In der heutigen Literaturbeilage der taz unterhält sich Sabine am Orde mit der Psychologin Eva Walther, die ein Buch über die Psychologie der AfD-Wählerschaft herausgebracht hat  - psychische Aspekte spielten um so mehr eine Rolle, als die Wähler zum Teil gegen ihre eigenen Interessen stimmten. Eines der Hauptmotive benennt Walther so: "Die Gesellschaft hat sich durch Liberalisierung und Modernisierung so verändert, dass viele althergebrachten Quellen der Wertschätzung nicht mehr existieren: Das Familienoberhaupt, die enge Bindung an einen Betrieb, das gibt es nicht mehr. Die Strukturen sind flexibel und globalisiert.
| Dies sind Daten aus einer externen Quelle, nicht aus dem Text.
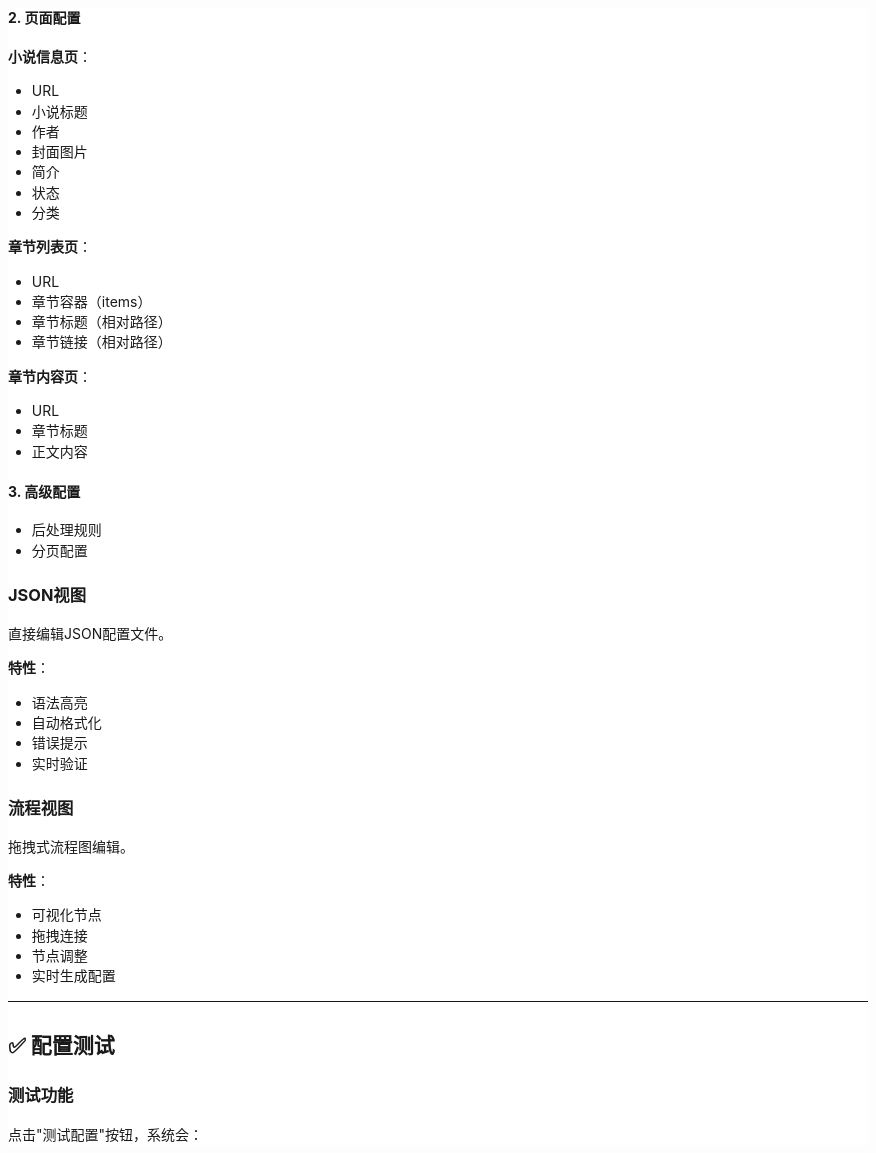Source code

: #### 2. 页面配置

**小说信息页**：
- URL
- 小说标题
- 作者
- 封面图片
- 简介
- 状态
- 分类

**章节列表页**：
- URL
- 章节容器（items）
- 章节标题（相对路径）
- 章节链接（相对路径）

**章节内容页**：
- URL
- 章节标题
- 正文内容

#### 3. 高级配置

- 后处理规则
- 分页配置

### JSON视图

直接编辑JSON配置文件。

**特性**：
- 语法高亮
- 自动格式化
- 错误提示
- 实时验证

### 流程视图

拖拽式流程图编辑。

**特性**：
- 可视化节点
- 拖拽连接
- 节点调整
- 实时生成配置

---

## ✅ 配置测试

### 测试功能

点击"测试配置"按钮，系统会：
Hier sind Konservative anfällig, die nicht die Vergangenheit wiederhaben wollen, sondern sogar eine schönere Vergangenheit. Sie spricht die AfD zum Beispiel durch die Leugnung des Klimawandels oder durch ihre Geschlechterpolitik an."

Ebenfalls in der taz schreibt Rudolf Walther den Nachruf auf den engagierten Politologen Wolf-Dieter Narr, Urgestein des Otto-Suhr-Instituts an der FU Berlin, der im Alter von 82 Jahren gestorben ist.